→ Exercise directions: Resume the mailing-list post on Python's random module from the point where it stops, and keep the same argument going.

[Python-ideas] Python's Source of Randomness and the random.py module Redux

Thu Sep 10 15:10:09 CEST 2015

On September 10, 2015 at 8:29:16 AM, Paul Moore (p.f.moore at gmail.com) wrote:
> On 10 September 2015 at 12:26, Donald Stufft wrote:
> >> There is a fourth basic type. People (like me!) whose code absolutely
> >> doesn't have any security issues, but want a simple, convenient, fast
> >> RNG. Determinism is not an absolute requirement, but is very useful
> >> (for writing tests, maybe, or for offering a deterministic rerun
> >> option to the program). Simulation-style games often provide a way to
> >> find the "map seed", which allows users to share interesting maps -
> >> this is non-essential but a big quality-of-life benefit in such games.
> >
> > This group is the same as #3 except for the map seed thing which is
> > group #1. In particular, it wouldn’t hurt you if the random you were
> > using was cryptographically secure as long as it was fast and if you
> > needed determinism, it would hurt you to say so. Which is the point
> > that Theo was making.
>  
> I don't understand the phrase "if you needed determinism, it would
> hurt you to say so". Could you clarify?

I transposed some words, fixed:

"If you needed determinism, would it hurt you to say so?""

Essentially, other than typing a little bit more, why is:

    import random
    print(random.choice([“a”, “b”, “c”]))

better than

    import random;
    print(random.DetereministicRandom().choice([“a”, “b”, “C”]))

As far as I can tell, you've made your code and what properties it has much
clearer to someone reading it at the cost of 22 characters. If you're going to
reuse the DeterministicRandom class you can assign it to a variable and
actually end up saving characters if the variable you save it to can be
accessed at less than 6 characters.

>  
> >>
> >> IMO, the current module perfectly serves this fourth group.
> >
> > Making the user pick between Deterministic and Secure random would serve
> > this purpose too, especially in a language where "In the face of ambiguity,
> > refuse the temptation to guess" is one of the core tenets of the language. The
> > largest downside would be typing a few extra characters, which Python is not
> > a language that attempts to do things in the fewest number of characters.
>  
> And yet I know that I would routinely, and (this is the problem)
> without thinking, choose Deterministic, because I know that my use
> cases all get a (small) benefit from being able to capture the seed,
> but I also know I'm not doing security-related stuff.
>  
> No amount of making me choose is going to help me spot security
> implications that I've missed.

You're allowed to pick DeterministicRandom, you're even allowed to do it
without thinking. This isn't about making it impossible to ever insecurely use
random numbers, that's obviously a boil the ocean level of problem, this is
about trying to make it more likely that someone won't be hit by a fairly easy
to hit footgun if it does matter for them, even if they don't know it. It's
also about making code that is easier to understand on the surface, for example
without using the prior knowledge that it's using MT, tell me how you'd know
if this was safe or not:

    import random
    import string
    password = "".join(random.choice(string.ascii_letters) for _ in range(9))

Extracted data entries
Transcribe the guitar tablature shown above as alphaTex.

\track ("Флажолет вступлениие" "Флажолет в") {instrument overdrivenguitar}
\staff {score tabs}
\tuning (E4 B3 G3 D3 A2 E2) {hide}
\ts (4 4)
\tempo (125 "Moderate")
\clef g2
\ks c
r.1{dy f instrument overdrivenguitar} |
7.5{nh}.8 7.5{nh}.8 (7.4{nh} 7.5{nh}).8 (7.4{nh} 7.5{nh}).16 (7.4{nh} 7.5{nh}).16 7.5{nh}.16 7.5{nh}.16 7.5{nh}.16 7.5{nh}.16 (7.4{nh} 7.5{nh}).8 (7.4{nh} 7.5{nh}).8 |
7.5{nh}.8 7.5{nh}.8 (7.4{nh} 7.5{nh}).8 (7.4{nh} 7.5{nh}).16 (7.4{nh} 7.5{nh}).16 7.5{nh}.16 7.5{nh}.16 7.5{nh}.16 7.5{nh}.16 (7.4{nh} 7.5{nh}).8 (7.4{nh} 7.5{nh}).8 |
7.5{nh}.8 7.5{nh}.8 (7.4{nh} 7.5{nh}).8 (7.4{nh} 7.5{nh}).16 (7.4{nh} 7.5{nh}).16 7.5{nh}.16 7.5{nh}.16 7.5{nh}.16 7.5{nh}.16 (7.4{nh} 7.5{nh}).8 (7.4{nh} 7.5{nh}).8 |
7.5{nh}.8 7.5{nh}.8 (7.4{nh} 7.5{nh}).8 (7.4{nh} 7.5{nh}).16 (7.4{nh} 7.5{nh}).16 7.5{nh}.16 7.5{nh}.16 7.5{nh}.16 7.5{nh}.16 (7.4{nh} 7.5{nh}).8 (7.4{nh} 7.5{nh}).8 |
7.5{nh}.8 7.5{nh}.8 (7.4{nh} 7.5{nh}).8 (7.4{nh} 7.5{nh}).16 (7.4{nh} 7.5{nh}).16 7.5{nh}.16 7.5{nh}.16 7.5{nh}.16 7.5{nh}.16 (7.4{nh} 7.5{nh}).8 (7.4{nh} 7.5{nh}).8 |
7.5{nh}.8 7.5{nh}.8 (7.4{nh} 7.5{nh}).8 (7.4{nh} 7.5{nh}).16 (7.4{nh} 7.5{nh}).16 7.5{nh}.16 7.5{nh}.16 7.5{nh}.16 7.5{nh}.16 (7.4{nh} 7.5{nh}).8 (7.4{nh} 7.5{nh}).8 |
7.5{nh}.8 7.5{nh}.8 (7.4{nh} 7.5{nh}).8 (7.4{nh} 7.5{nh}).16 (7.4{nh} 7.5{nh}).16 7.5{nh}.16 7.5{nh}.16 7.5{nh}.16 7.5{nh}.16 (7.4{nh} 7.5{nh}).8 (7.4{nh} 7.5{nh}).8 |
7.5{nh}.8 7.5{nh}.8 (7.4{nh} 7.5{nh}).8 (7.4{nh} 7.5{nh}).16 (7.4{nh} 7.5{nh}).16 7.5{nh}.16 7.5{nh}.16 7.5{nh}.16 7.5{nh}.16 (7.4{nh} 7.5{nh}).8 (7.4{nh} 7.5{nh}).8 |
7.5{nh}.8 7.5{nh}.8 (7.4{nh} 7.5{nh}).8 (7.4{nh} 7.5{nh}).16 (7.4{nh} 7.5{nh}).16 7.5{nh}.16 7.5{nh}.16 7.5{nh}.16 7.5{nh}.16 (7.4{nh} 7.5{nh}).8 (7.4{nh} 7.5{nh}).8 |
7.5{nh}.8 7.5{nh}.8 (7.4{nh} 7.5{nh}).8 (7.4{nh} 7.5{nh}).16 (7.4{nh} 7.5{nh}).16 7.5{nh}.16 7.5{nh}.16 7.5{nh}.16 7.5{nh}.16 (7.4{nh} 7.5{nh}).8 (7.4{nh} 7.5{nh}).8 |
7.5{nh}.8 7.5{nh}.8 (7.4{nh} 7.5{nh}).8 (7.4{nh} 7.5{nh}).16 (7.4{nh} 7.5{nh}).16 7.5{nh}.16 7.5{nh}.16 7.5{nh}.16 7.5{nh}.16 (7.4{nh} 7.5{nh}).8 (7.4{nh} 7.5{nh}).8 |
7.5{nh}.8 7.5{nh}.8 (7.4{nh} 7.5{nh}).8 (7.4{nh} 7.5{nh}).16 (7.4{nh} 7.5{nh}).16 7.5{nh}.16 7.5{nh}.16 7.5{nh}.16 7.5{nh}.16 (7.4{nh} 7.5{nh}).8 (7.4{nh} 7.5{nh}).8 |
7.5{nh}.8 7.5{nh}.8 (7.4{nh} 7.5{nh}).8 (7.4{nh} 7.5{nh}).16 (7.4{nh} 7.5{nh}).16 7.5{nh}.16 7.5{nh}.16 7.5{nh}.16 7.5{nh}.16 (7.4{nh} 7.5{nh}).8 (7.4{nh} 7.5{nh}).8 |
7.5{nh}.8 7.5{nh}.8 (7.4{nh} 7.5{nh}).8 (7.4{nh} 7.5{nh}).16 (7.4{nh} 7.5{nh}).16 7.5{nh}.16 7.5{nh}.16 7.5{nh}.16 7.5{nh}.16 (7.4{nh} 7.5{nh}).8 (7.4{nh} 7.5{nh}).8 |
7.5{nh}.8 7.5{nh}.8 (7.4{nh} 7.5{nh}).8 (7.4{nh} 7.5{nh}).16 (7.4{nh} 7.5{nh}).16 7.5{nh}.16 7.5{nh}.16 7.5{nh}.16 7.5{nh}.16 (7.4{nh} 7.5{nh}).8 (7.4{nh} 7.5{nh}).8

→ Output for this task:
    print("Your random password is",)

>  
> And also, calling the non-crypto choice "Deterministic" is unhelpful,
> because I *don't* want something deterministic, I want something
> random (I understand PRNGs aren't truly random, but "good enough for
> my purposes" is what I want, and "deterministic" reads to me as saying
> it's *not* good enough…)

But you *DO* want something deterministic, the *ONLY* way you can get this
small benefit of capturing the seed is if you can put that seed back into the
system and get a deterministic result. If the seed didn’t exactly determine the
output of the randomness then you wouldn't be able to do that. If you don't
need to be able to capture the seed and essentially "replay" the PRNG in a
deterministic way then there is exactly zero downsides to using a CSPRNG other
than speed, which is why Theo suggested using a very fast, modern CSPRNG to
solve the speed issues.

Can you point out one use case where cryptographically safe random numbers,
assuming we could generate them as quickly as you asked for them, would hurt
you unless you needed/wanted to be able to save the seed and thus require or
want deterministic results?

>  
> >> While I accept your point that far too many people are using insecure
> >> RNGs in "generate a random password" scripts, they are *not* the core
> >> target audience of the default module-level functions in the random
> >> module (did you find any examples of insecure use that *weren't*
> >> password generators?). We should educate people that this is bad
> >> practice, not change the module. Also, while it may be imperfect, it's
> >> still better than what many people *actually* do, which is to use
> >> "password" as a password on sensitive systems :-(
> >
> > You cannot document your way out of a UX problem.
>  
> What I'm trying to say is that this is an education problem more than
> a UX problem.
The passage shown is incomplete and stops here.